## WHAT YOU ARE ASKED TO DO
Answer these questions from the word-count text.
1. Which file has the largest number of lines, and how many lines is that?
2. What is the median number of words per line in en_US.news?
3. What color code is given for the en_US.blogs histogram?

## TEXT
++++++++++
In the next code blocks general statistics about the word counts and sizes of the files are summarized.
#Counting the words of each line
en_US.blogs.words <- stri_count_words(en_US.blogs)
en_US.news.words<- stri_count_words(en_US.news)
en_US.twitter.words <- stri_count_words(en_US.twitter)
en_US.blogs.size <- file.info("final/en_US/en_US.blogs.txt")$size/1024^2
en_US.news.size<- file.info("final/en_US/en_US.news.txt")$size/1024^2
en_US.twitter.size <- file.info("final/en_US/en_US.twitter.txt")$size/1024^2
data.frame(filename = c("en_US.blogs","en_US.news","en_US.twitter"),
size_in_MB = c(
en_US.blogs.size,
en_US.news.size,
en_US.twitter.size
),
nr_of_lines = c(
length(en_US.blogs),
length(en_US.news),
length(en_US.twitter)
),
nr_of_words = c(
sum(en_US.blogs.words),
sum(en_US.news.words),
sum(en_US.twitter.words)),
mean_nr_of_words = c(
mean(en_US.blogs.words),
mean(en_US.news.words),
mean(en_US.twitter.words)
)
)
## filename size_in_MB nr_of_lines nr_of_words mean_nr_of_words
## 1 en_US.blogs 200.4242 899288 38154238 42.42716
## 2 en_US.news 196.2775 77259 2693898 34.86840
## 3 en_US.twitter 159.3641 2360148 30218125 12.80349
The following tables and histograms show the distribution of word count per line. (Some histograms are cut off on the x-axis due to outliers.)
summary(en_US.blogs.words)
## Min. 1st Qu. Median Mean 3rd Qu. Max.
## 0.00 9.00 29.00 42.43 61.00 6726.00
summary(en_US.news.words)
## Min. 1st Qu. Median Mean 3rd Qu. Max.
## 1.00 19.00 32.00 34.87 46.00 1123.00
summary(en_US.twitter.words)
## Min. 1st Qu. Median Mean 3rd Qu. Max.
## 1.0 7.0 12.0 12.8 18.0 60.0
par(mfrow=c(1,3))
hist(en_US.blogs.words[en_US.blogs.words<=300],col="#DDAAAA",main="Word count in \n en_US.blogs",xlab="Number of words")
++++++++++
## EXTRACTED RECORDS

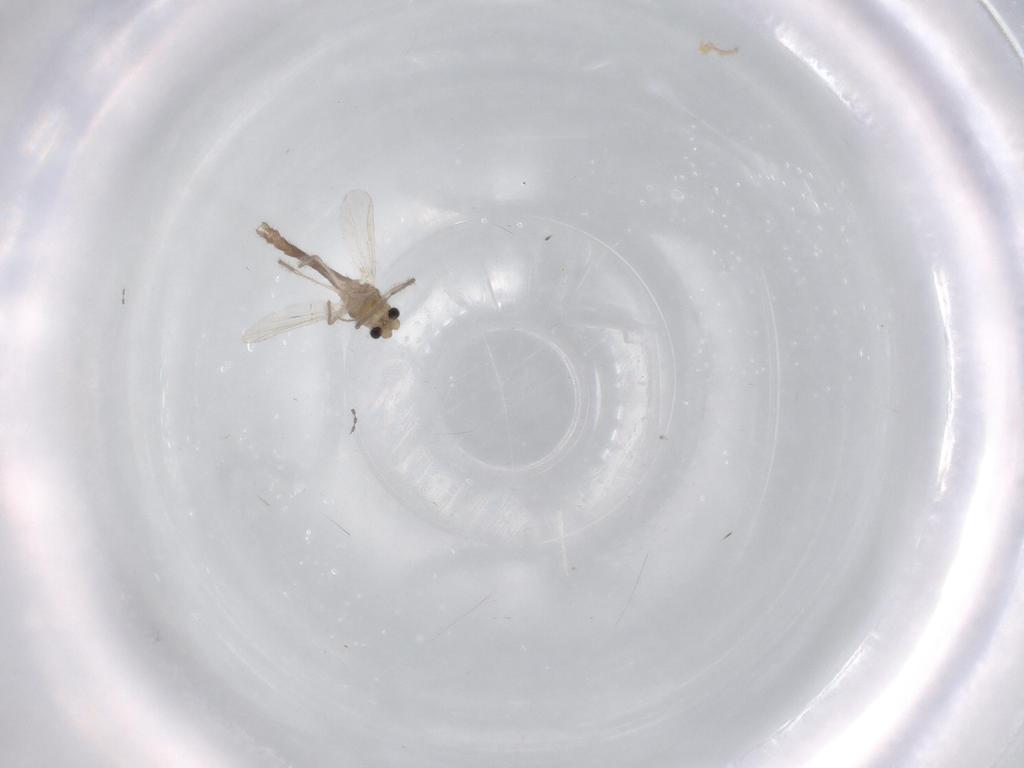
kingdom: Animalia
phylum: Arthropoda
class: Insecta
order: Diptera
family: Chironomidae
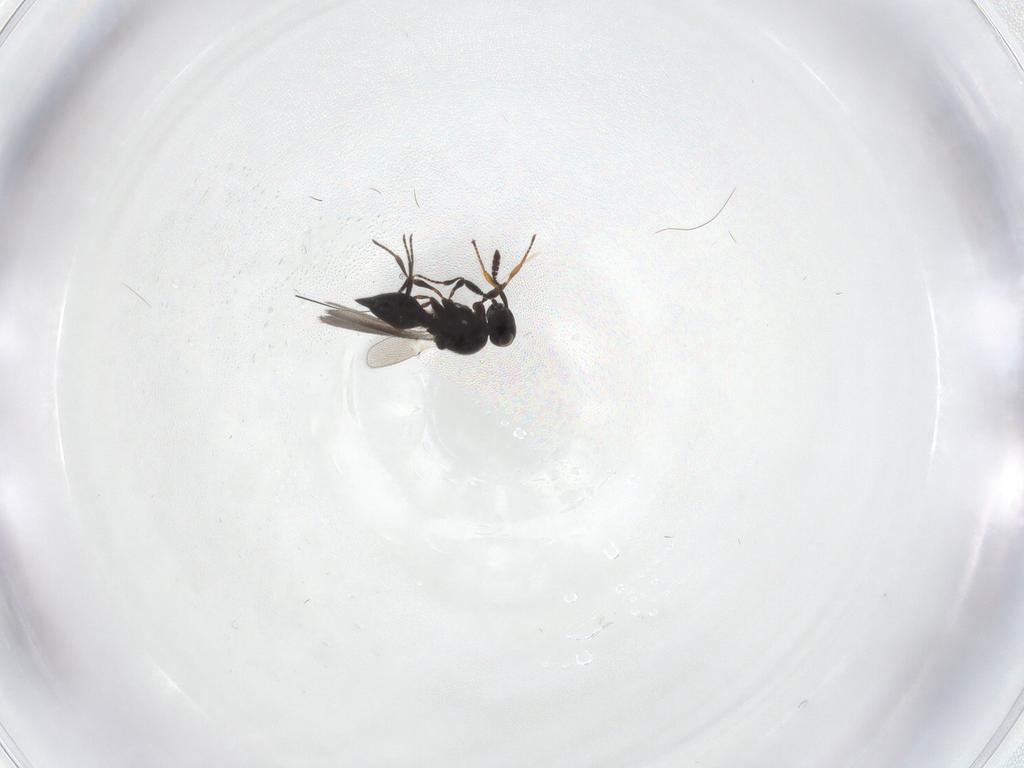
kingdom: Animalia
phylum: Arthropoda
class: Insecta
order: Hymenoptera
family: Platygastridae
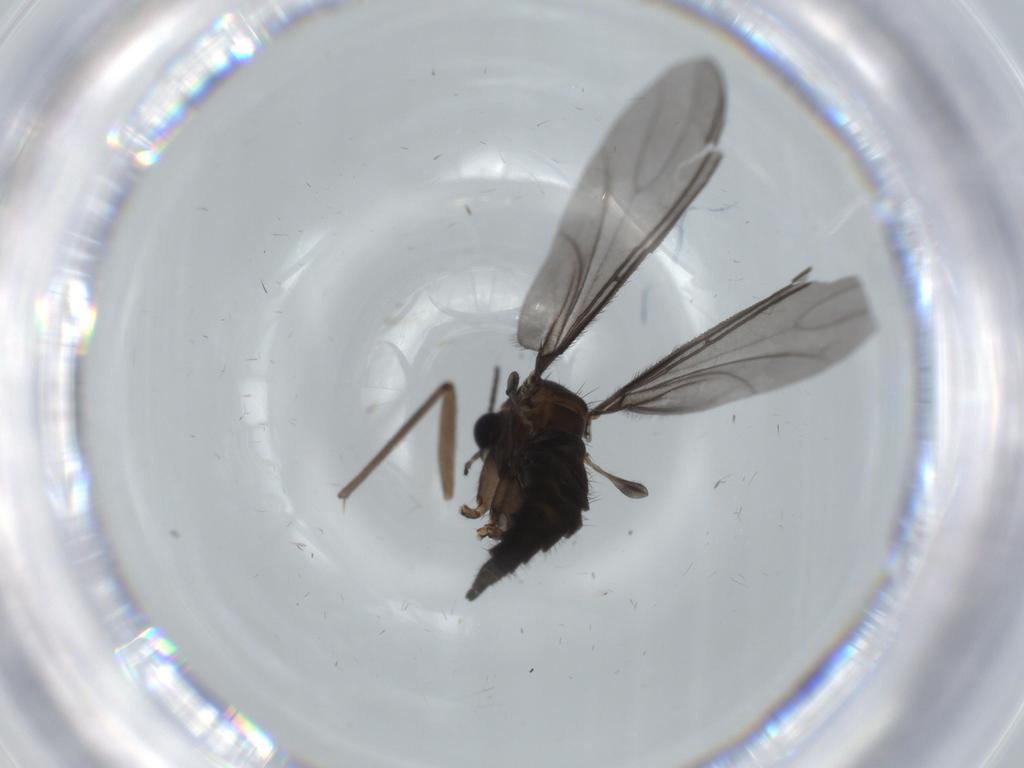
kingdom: Animalia
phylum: Arthropoda
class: Insecta
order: Diptera
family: Sciaridae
++++++++++
## RESULT OF THIS TASK
1. en_US.twitter, with 2360148 lines.
2. 32.00.
3. "#DDAAAA".